TB: Tell us a little bit about yourself?
JG: I’m proud to say that I was born and raised in Fargo, ND. After I graduated from high school I moved to Chicago, IL to study film at Columbia College, which ended up not being the right fit for me. I made the decision to leave and start studying improv at Second City and ImprovOlympic (now IO), and I loved it. I returned to Fargo when I was given the opportunity to become the Aristic Director of The LineBenders Improv Comedy Troupe. I absolutely love Fargo-Moorhead, I think it is one of the greatest places in the country, and I am very proud to have made my home here. My entire family is very civic minded, my great grandfather was the mayor of Fargo, and my parents have always worked hard to help make Fargo-Moorhead a great place, which is something I’ve begun to do as well. It is my aim to tell as many people about how wonderful this area is and continue to help make it a great place to call home.


TB: When were you introduced to Improv?
JG: I was fortunate enough to attend Fargo South High, which is the home of the region’s longest running imrov troupe, the Donkey Hotey’s. I was a really shy kid growing up, and only auditioned because a friend of mine encouraged me to. I got in out of sheer luck and was very blessed to be there, working with so many other talented students (including Jacob Hartje, who is also in Hand to God). So when I moved to Chicago I made a conscious effort to soak up as much improv knowledge as possible. Now I refer to myself as an improv ambassador. Improv is in a world of its own, but it is much more than “Who’s Line is it Anyway?”. The majority of my time is spent teaching folks about communication. We lead corporate workshops, work with police officers and mental health professionals on crisis intervention skills, and a myriad of other things.

TB: What would you say is the main difference between improv and a performing in a scripted piece?
JG: The ability to hone in on a character is the main difference for me. In improv you’re only seeing a tiny moment in the life of a character, but in a play you really get to dig into it and develop a whole life for the character. There is also something really special about being in an actual theatre – the technical elements add an extra layer to the performance that you don’t get in improv. It is like comparing apples and oranges really, they’re both fruits, but could not be any more different.

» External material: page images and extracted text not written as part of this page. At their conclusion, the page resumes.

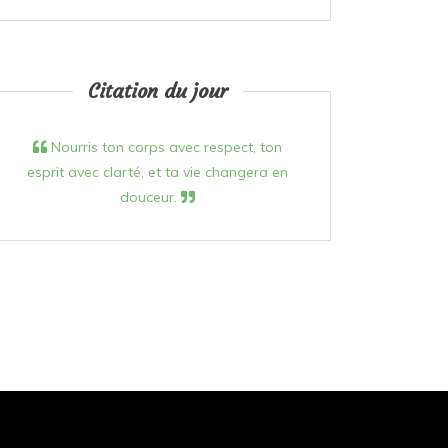
Citation du jour
Nourris ton corps avec respect, ton
esprit avec clarté, et ta vie changera en
douceur.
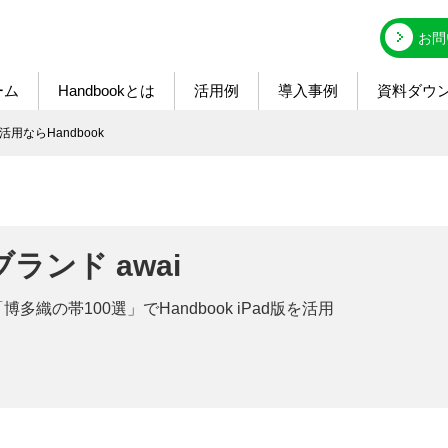
お問
ーム
Handbookとは
活用例
導入事例
資料ダウ
活用ならHandbook
ランド awai
多織の帯100選」でHandbook iPad版を活用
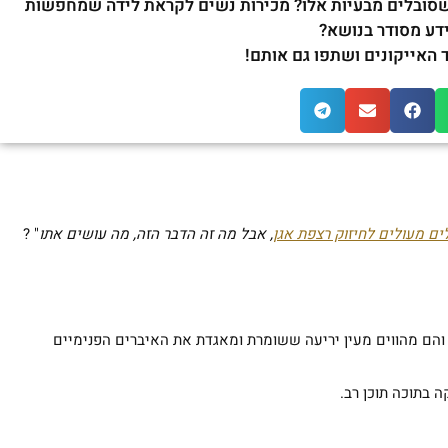
סובלים מבעיות אלו? מכירות נשים לקראת לידה שמחפשות
דע מסודר בנושא?
 האייקונים ושתפו גם אותם!
ים מעולים לחיזוק רצפת אגן
, אבל מה זה הדבר הזה, מה עושים אתו
" ?
הם מהווים מעין יריעה ששומרת ומאגדת את האיברים הפנימיים
 בתוכה תוכן רב.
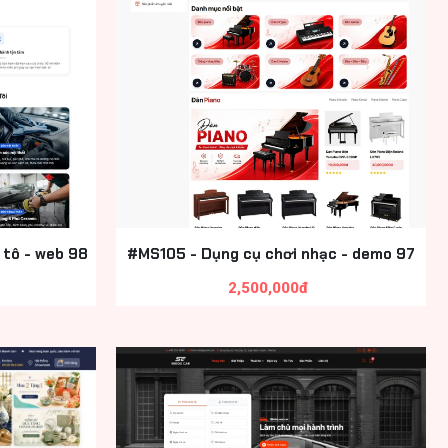
 tô - web 98
#MS105 - Dụng cụ chơi nhạc - demo 97
2,500,000đ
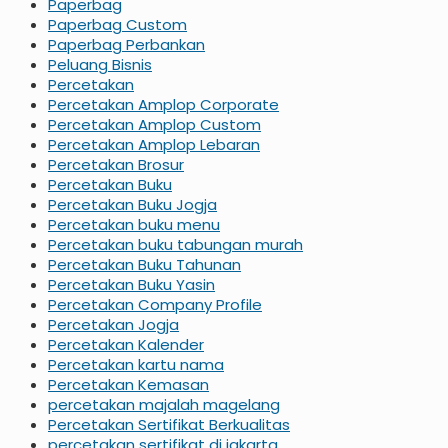
Paperbag
Paperbag Custom
Paperbag Perbankan
Peluang Bisnis
Percetakan
Percetakan Amplop Corporate
Percetakan Amplop Custom
Percetakan Amplop Lebaran
Percetakan Brosur
Percetakan Buku
Percetakan Buku Jogja
Percetakan buku menu
Percetakan buku tabungan murah
Percetakan Buku Tahunan
Percetakan Buku Yasin
Percetakan Company Profile
Percetakan Jogja
Percetakan Kalender
Percetakan kartu nama
Percetakan Kemasan
percetakan majalah magelang
Percetakan Sertifikat Berkualitas
percetakan sertifikat di jakarta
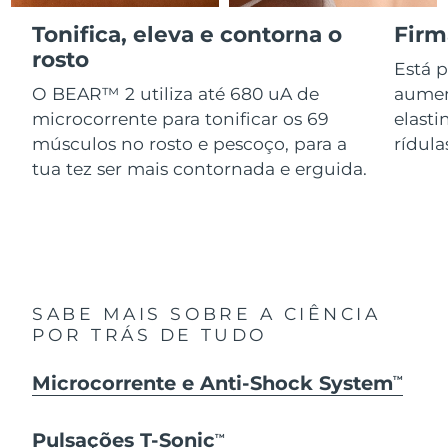
Serum
issa™ Teeth Whitening Gel
Advanced pore care essentials
Tonifica, eleva e contorna o
Firm
For healthy hair
18% PAP
Israel
Entrega prevista
8/12/26
Cosméticos
Homens
rosto
Está 
Itália
O BEAR™ 2 utiliza até 680 uA de
aumen
Entrega prevista
8/8/26
microcorrente para tonificar os 69
elasti
Japão
Entrega prevista
8/11/26
músculos no rosto e pescoço, para a
rídula
tua tez ser mais contornada e erguida.
Comprar todos
Jersey
Entrega prevista
8/13/26
Cazaquistão
Entrega prevista
8/10/26
FOREO APP
Kuwait
Entrega prevista
8/8/26
SOBRE
SABE MAIS SOBRE A CIÊNCIA
Letônia
Entrega prevista
8/8/26
POR TRÁS DE TUDO
Líbano
Entrega prevista
8/9/26
Microcorrente e Anti-Shock System
TM
Lituânia
Entrega prevista
8/8/26
Pulsações T-Sonic
TM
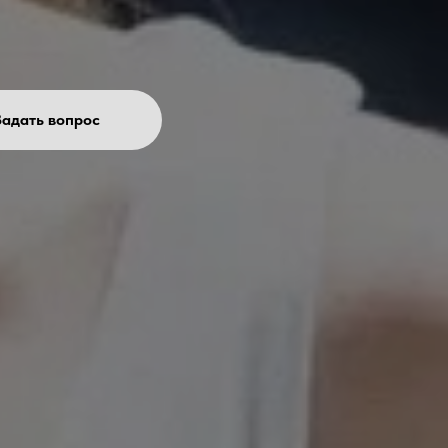
Задать вопрос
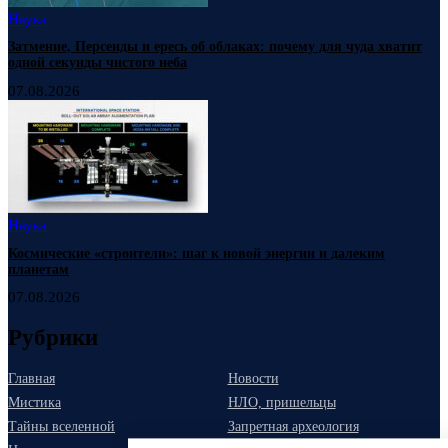
Наука
Затмение, Персеиды и ересь об облаках: почему для чуда хватит
одной секунды чистого неба
07.08.2026
Наука
Космические «строители»: шаг к новой энергии и далеким
планетам
07.08.2026
Рубрики
Главная
Новости
Мистика
НЛО, пришельцы
Тайны вселенной
Запретная археология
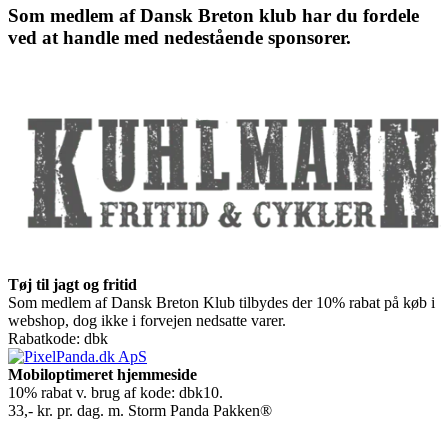
Som medlem af Dansk Breton klub har du fordele
ved at handle med nedestående sponsorer.
Tøj til jagt og fritid
Som medlem af Dansk Breton Klub tilbydes der 10% rabat på køb i
webshop, dog ikke i forvejen nedsatte varer.
Rabatkode: dbk
Mobiloptimeret hjemmeside
10% rabat v. brug af kode: dbk10.
33,- kr. pr. dag. m. Storm Panda Pakken®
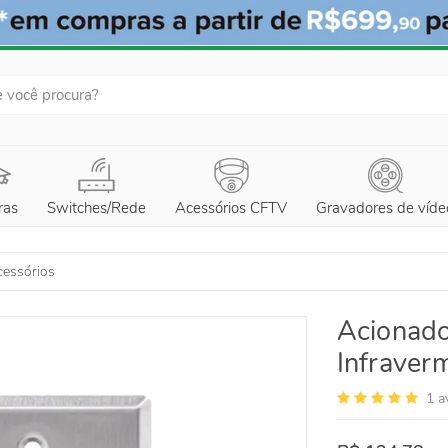
ras
Switches/Rede
Acessórios CFTV
Gravadores de víde
essórios
Acionado
Infraver
1
a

J.J. in THE UNDERPANTS. Photo by Michael Benedict

TB: Do you have a favorite past role or theatrical experience?
JG: I played Albin in La Cage aux Folles while I was in Chicago, not the musical because I can’t sing, but the play. The cast was the most giving and forgiving group of artists I’ve had the pleasure to work with. The space was really interesting, a theatre made out of an old loading dock that sat 32 people, it was the most guerilla theatre experience you could imagine.

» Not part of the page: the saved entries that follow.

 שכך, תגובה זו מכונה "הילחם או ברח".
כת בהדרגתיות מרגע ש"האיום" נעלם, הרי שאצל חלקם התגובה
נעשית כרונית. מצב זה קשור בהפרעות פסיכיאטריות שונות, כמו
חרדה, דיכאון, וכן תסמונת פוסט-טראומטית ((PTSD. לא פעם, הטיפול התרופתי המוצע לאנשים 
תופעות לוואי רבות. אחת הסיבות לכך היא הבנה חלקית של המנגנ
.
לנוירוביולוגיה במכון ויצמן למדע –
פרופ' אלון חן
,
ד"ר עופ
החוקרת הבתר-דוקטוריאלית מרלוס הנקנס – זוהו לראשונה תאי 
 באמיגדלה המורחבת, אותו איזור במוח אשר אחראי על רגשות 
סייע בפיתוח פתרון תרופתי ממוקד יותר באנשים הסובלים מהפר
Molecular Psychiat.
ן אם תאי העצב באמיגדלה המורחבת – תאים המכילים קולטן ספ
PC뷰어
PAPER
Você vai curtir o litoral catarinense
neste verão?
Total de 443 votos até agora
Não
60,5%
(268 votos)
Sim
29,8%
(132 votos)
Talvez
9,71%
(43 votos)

TB: What has it been like working on Hand to God?
JG: This is my third time working with Theatre B, I worked backstage on Sylvia and performed in The Underpants, and each B show has been a very different experience. It is wonderful to watch and work with people who take a professional approach to making theatre. The work always makes you think and I’m so humbled to be a part of the process. The cast of Hand to God is really talented and I’ve enjoyed working with everyone so much. Dream come true.

TB: Why should audiences come see Hand to God?
JG: This show is insanely funny; you’ve never seen anything like it. It is challenging material, especially for audiences in Fargo, but that’s what makes it so important to share and see. It is not like watching a sitcom; it is an experience entirely of its own. Plus sock puppets.